I noticed that with the vocals, there's a lot of layering. What went into that decision?

TA: I felt like there were so many voices in the orchestra. The producer side of my mind felt like there needed to be more of a balance and there's something organic about doing it physically instead of just having machines to do the work. There are some delays happening on the record. They are there. But by doing it, actually singing it, I like the organic quality that that brought to it, and it achieved a multidimensional vocal. And it emphasizes certain lines.

'Yes Anastasia' is so changed by cutting out the more Debussy-esque first half. Can you tell me more about that choice?

TA: The idea of the Russians coming over the snow excited me. I liked the more Prokofiev approach because it's with an orchestra. I felt a minute of piano [and] vocal in the front wasn't appropriate for this collaboration.

That makes sense. On the album, you hear the orchestra right away.

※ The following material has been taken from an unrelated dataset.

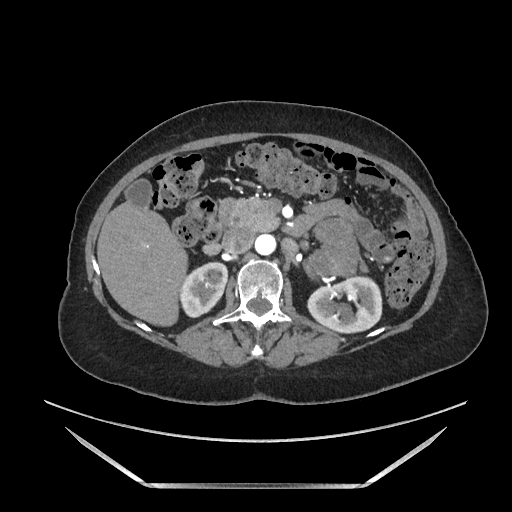
Contrast-enhanced abdominal CT, one axial slice. Slice 87 of 205 in the series (ordered by position). Soft-tissue window (W 400 / L 40 HU). 1.25 mm slice thickness. 512 × 512 image matrix, field of view 440 × 440 mm. Female patient. Case-level facts recorded for this patient, not image findings: diagnosis: adrenocortical carcinoma; tumour side: left adrenal; tumour size at pathology: 12.5 cm; Ki-67 index: 39 %; stage (as recorded): 3.
Structures marked on this image (semi-automatically segmented with operator editing):
- mass: bounding box [x1, y1, x2, y2] px = [309, 223, 368, 275]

TA: When you're working with a collaboration, it's always essential to think, "What is this project?" [Performing it] live will be different again because some songs will extend themselves live. There will be more orchestration. The orchestra will be playing more. But having maybe a minute and a half or two before a song starts on an album might not read like it can live with the lights and the ambience and what that setting is.

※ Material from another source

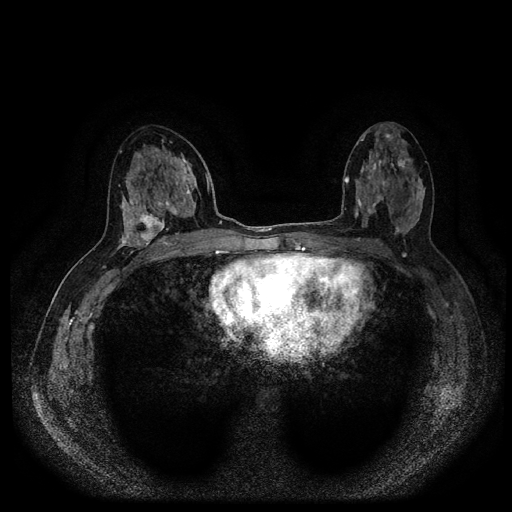
Breast MRI (dynamic contrast-enhanced, multi-phase), one axial slice; slice 51 of 116 in the series (ordered by position); dynamic contrast-enhanced series, time point 2 of 5 at this slice position (early post-contrast); 1.5 T; TE 2.6 ms, TR 5.4 ms; 512 × 512 image matrix, field of view 340 × 340 mm. Female patient, age 48 years.
Outlined on this slice (semi-automatically segmented with operator editing):
- breast lesion (labelled 'tumour' in the annotation; benign lesions carry a separate 'benign' label): bounding box (x1, y1, x2, y2) in pixels: (136, 207, 165, 247)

Was it difficult to come up with the order of the songs?

TA: It was a consideration. There's no question about that. I've been looking at things as albums, always looking at things as albums, not as something that people pull a track off of. I'm looking at the complete work. The fluidity of moving from one to the other - I thought that was really essential. Being able to sit there and put it on and have an experience, even story-wise.

And it ends with 'Girl Disappearing'.

TA: 'Girl Disappearing', I think, is more of an epilogue.

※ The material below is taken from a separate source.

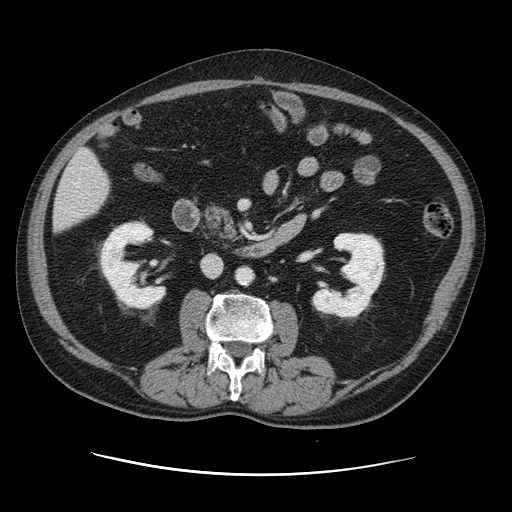
Contrast-enhanced abdominal CT, one axial slice; position 38 of 141 along the scan axis; intravenous contrast given; soft-tissue window (W 400 / L 40 HU); 2.5 mm slice thickness; 512 × 512 image matrix, field of view 395 × 395 mm. From the clinical record (not read from this slice): patient: male, age 87 years at operation; diagnosis: colorectal cancer liver metastases, imaged before liver resection; multiple liver metastases: yes; largest metastasis: 5.4 cm.
Outlined on this slice (manually delineated by an expert):
- hepatic veins: box from (x=75, y=182) to (x=78, y=185) px
- liver: (x=54, y=150)–(x=110, y=231)
- planned liver remnant (the part of the liver to remain after resection): (x=54, y=150)–(x=110, y=231)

How do you see it as an epilogue?

TA: I refer to these songs as girls, and I think that the idea that I can still see them after 20 years, and they're evolving. And they're evolving with other people who see them. And people's relationships with the song/girls are valid. It's different from my relationship. The idea that as you get older and certain experiences seem to fade... I'm finding that the paradox is that some of the songs are very present with me.

How do they stay with you?

TA: They resonate with experiences that I have now. I don't know how some artists look at the songs from the past. I don't see the songs that way. They're not frozen in time. They're changing all the time.

You'll be playing Royal Albert Hall. I've never been there, but I hear it's magical. What's it like to play there?

TA: I can see it in the distance right now from where I am! Energetically, when you walk in there, it seems different than being in other places you play. I don't know if it's the history of the place itself. It's a very special place to play and a privilege to play there. I think people like going there too.

Gold Dust is out now. Tori plays the Royal Albert Hall tonight, Wednesday 3rd October.